Erlangen (epd). Nach Aussage des Erlanger Biologen Wolfgang Kießling ist eine Erderwärmung von etwa 2,8 Grad bis zum Ende des Jahrhunderts wahrscheinlich - insofern alle bereits beschlossenen Klimaschutzmaßnahmen umgesetzt würden. In einem Interview mit den Zeitungen der Mediengruppe Bayern vom Freitag sagte der Professor für Paläobiologie an der Friedrich-Alexander-Universität Erlangen: "100 Prozent des Klimawandels sind menschengemacht." Zwar habe es auch in der Geschichte erhebliche Klimaveränderungen gegeben, aber diese seien überwiegend regional begrenzt gewesen. Die heutige Erwärmung sei eine weltweite.
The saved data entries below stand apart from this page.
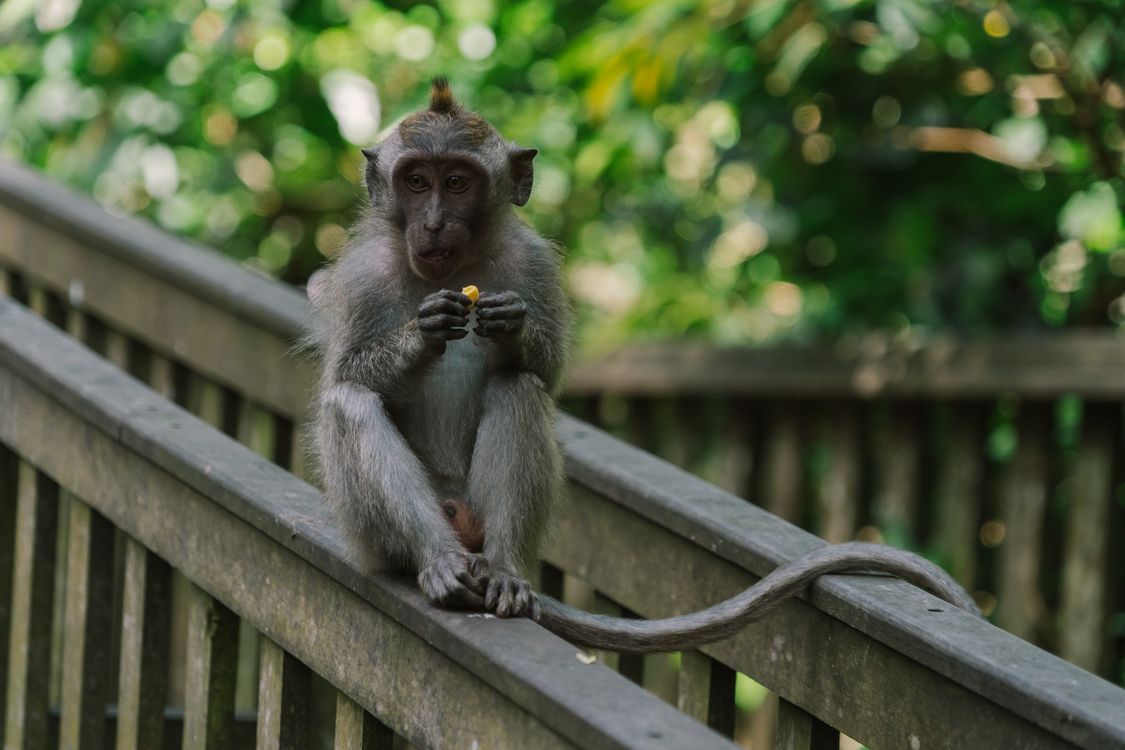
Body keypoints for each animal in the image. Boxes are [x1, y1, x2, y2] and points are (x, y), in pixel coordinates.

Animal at [310, 78, 981, 653]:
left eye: (456, 182)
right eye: (415, 181)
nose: (432, 222)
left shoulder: (532, 263)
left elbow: (544, 373)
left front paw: (513, 329)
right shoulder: (362, 275)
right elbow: (347, 378)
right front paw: (423, 333)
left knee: (518, 389)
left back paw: (502, 572)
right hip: (371, 534)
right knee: (350, 408)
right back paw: (439, 561)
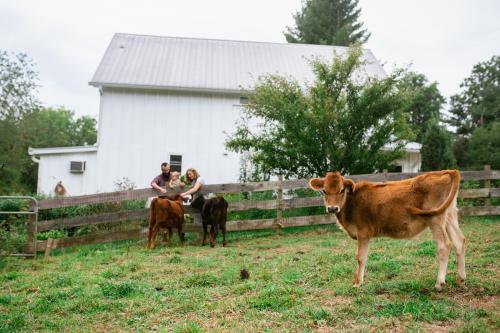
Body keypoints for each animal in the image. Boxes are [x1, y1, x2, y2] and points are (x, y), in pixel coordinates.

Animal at [308, 170, 464, 290]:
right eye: (324, 191)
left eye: (341, 190)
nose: (332, 208)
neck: (351, 203)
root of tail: (445, 171)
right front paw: (356, 279)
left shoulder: (363, 233)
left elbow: (361, 257)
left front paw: (358, 283)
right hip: (449, 216)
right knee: (459, 242)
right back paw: (461, 279)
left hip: (435, 219)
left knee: (444, 245)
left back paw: (439, 283)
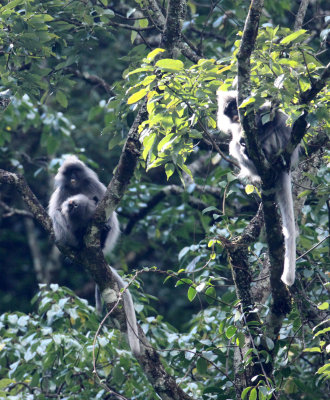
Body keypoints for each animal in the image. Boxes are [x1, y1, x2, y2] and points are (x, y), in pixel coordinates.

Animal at [49, 157, 141, 356]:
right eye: (69, 174)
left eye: (76, 172)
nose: (73, 177)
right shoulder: (61, 193)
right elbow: (56, 211)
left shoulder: (94, 185)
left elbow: (105, 203)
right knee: (58, 216)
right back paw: (77, 241)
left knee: (108, 217)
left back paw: (103, 235)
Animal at [217, 91, 300, 286]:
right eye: (228, 112)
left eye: (234, 107)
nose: (234, 115)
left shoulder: (257, 106)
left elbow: (273, 111)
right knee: (235, 145)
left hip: (278, 145)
Wirtschaftliche Interessen würden trotz der Bedrohungen für das gesamte Ökosystem gegen den Klimaschutz ausgespielt, obwohl die Folgekosten des Klimawandels deutlich höher seien, so Kießling, der einer der Hauptautoren des Weltklimaberichts 2022 war. Jedes Zehntelgrad, das sich an Erwärmung verhindern lasse, zähle. Neben dem Klimaschutz müsse sich die Gesellschaft nun stärker an die unvermeidbaren Folgen anpassen. Städte müssten beispielsweise mehr Grünflächen und Kühlräume schaffen und Versiegelungen aufbrechen sowie die Infrastruktur an die klimatischen Bedingungen der Zukunft anpassen.